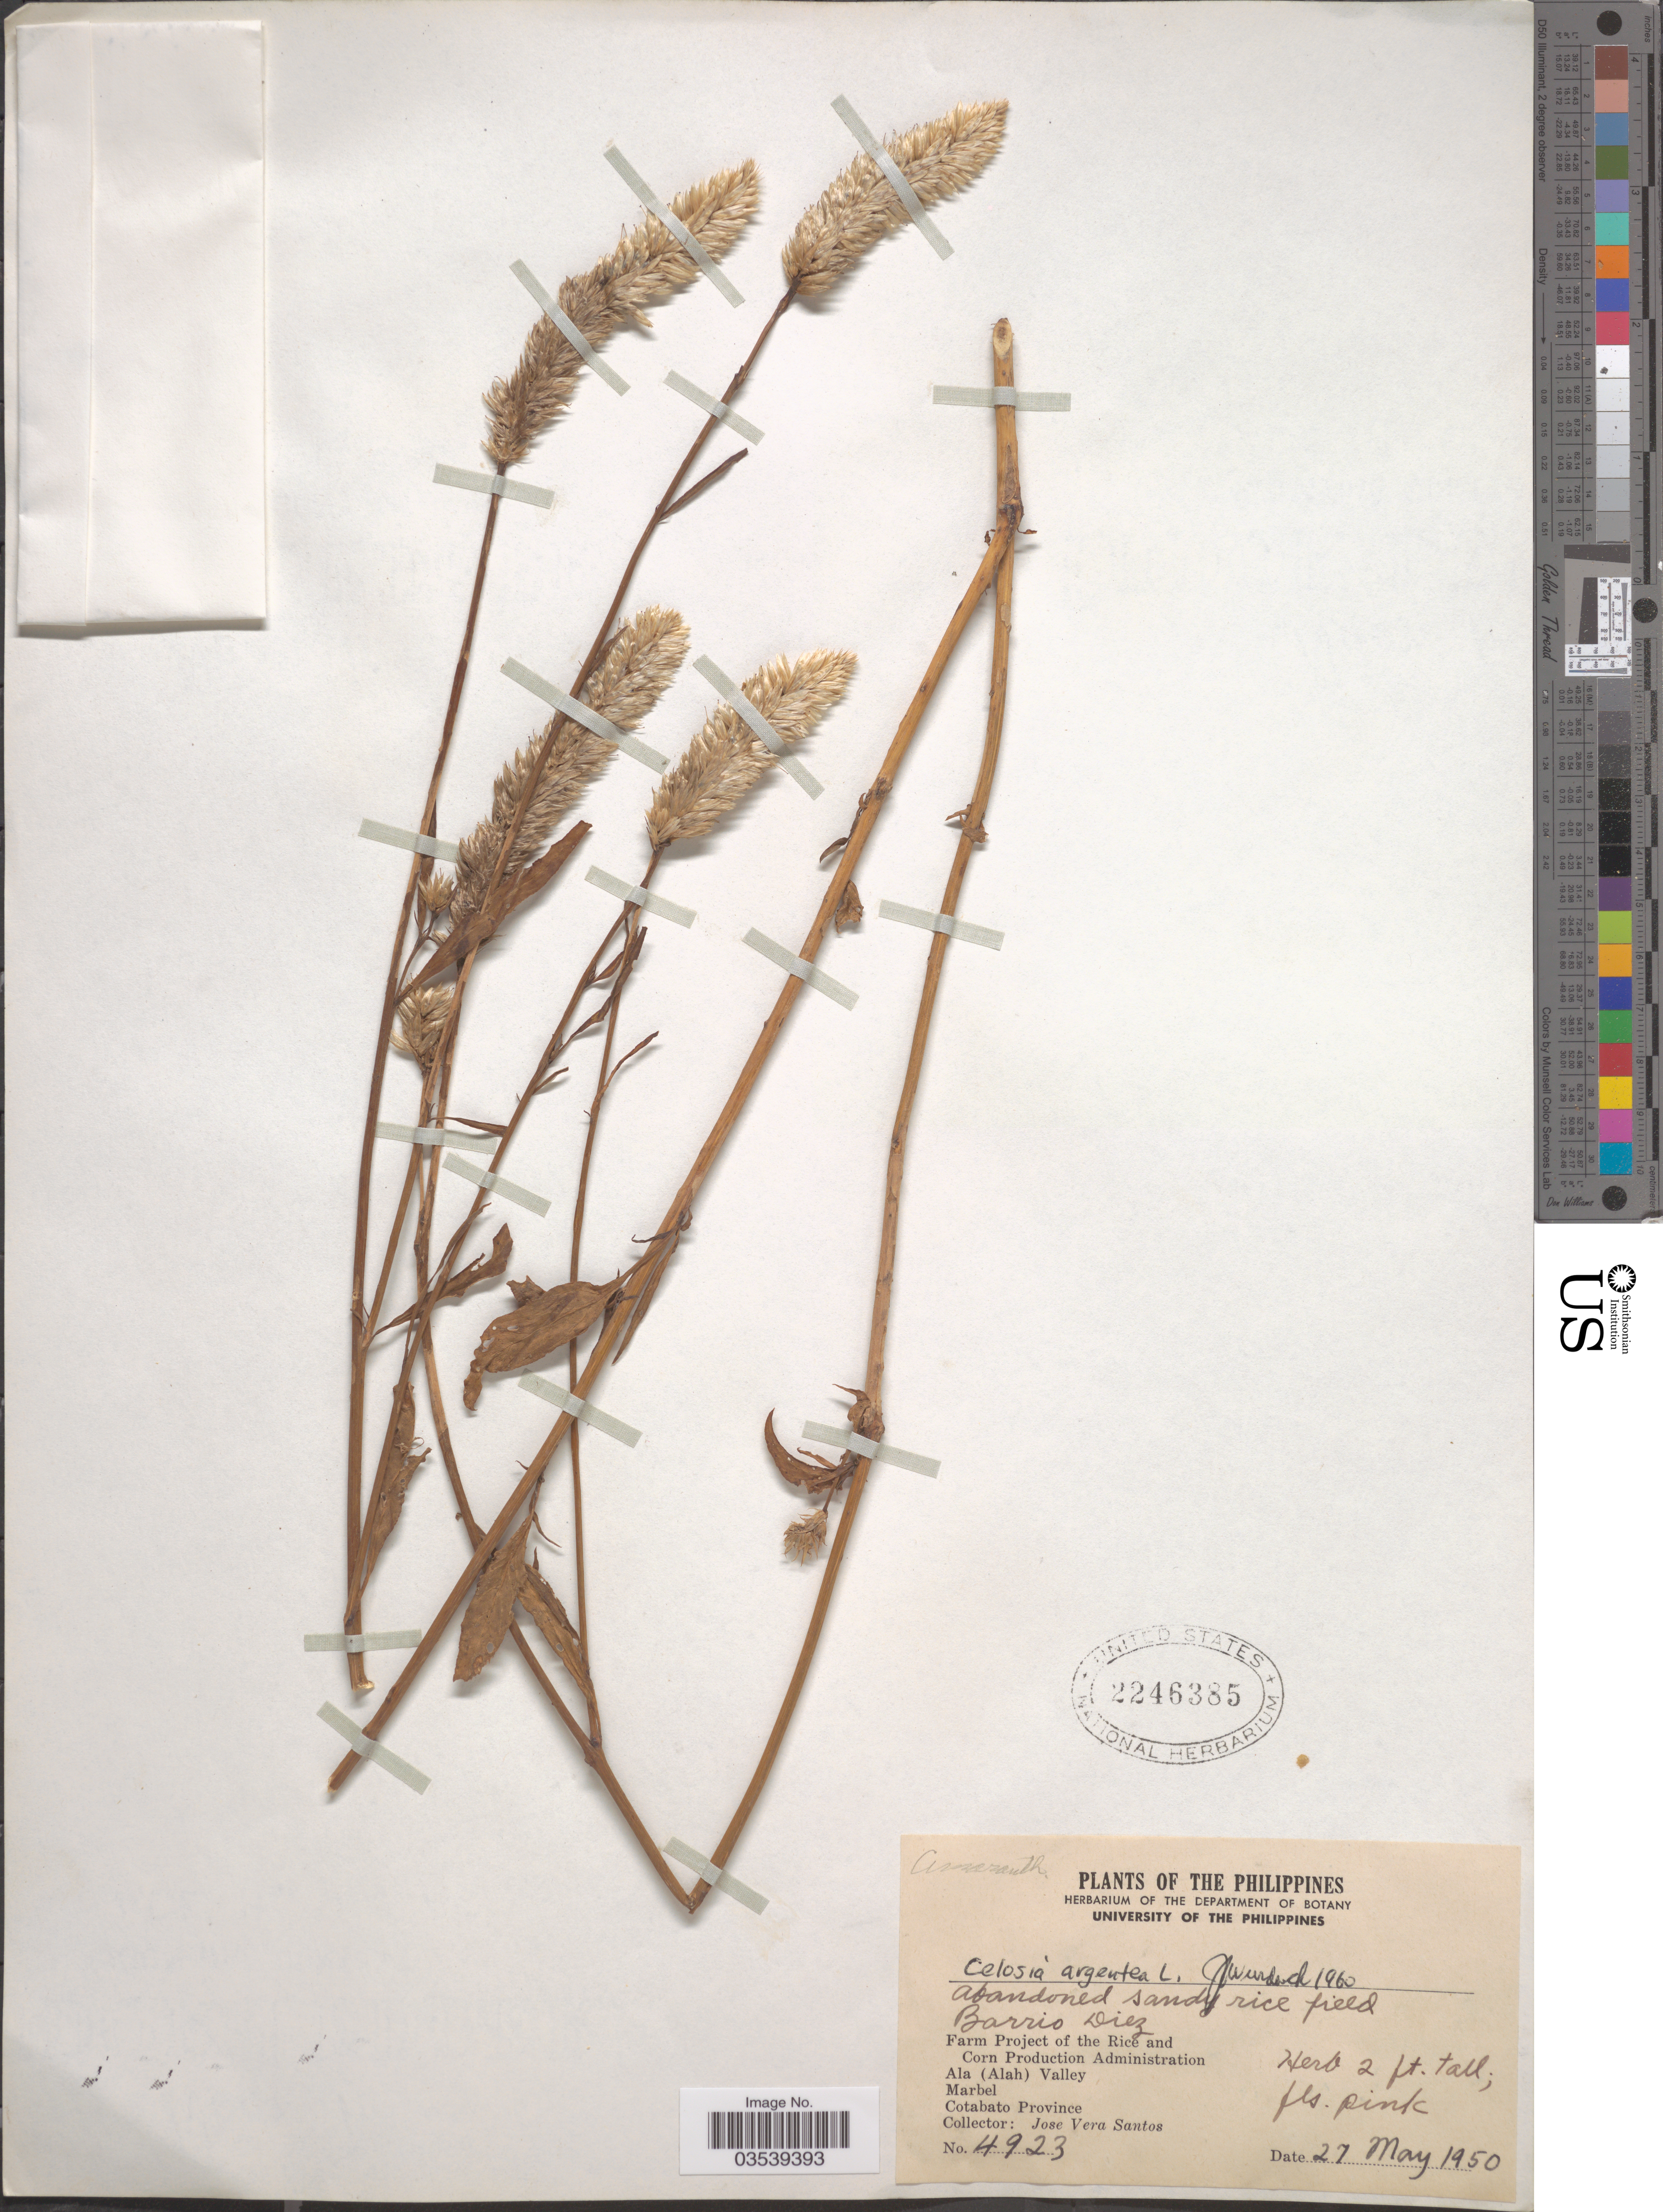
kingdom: Plantae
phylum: Tracheophyta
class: Magnoliopsida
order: Caryophyllales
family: Amaranthaceae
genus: Celosia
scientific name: Celosia argentea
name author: L.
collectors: J. V. Santos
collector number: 4923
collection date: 1950-05-27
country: Philippines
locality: Barrio Diez, Farm Project of the Rice and Corn Production Administration. Ala (Allah) Valley, Marbel, Cotabato Province.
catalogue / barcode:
======
| Task |
Reproduce these lines with "locality" substituted by "site", leaving all else unchanged, and omit the picture.

| Task answer |
kingdom: Plantae
phylum: Tracheophyta
class: Magnoliopsida
order: Caryophyllales
family: Amaranthaceae
genus: Celosia
scientific name: Celosia argentea
name author: L.
collectors: J. V. Santos
collector number: 4923
collection date: 1950-05-27
country: Philippines
site: Barrio Diez, Farm Project of the Rice and Corn Production Administration. Ala (Allah) Valley, Marbel, Cotabato Province.
catalogue / barcode:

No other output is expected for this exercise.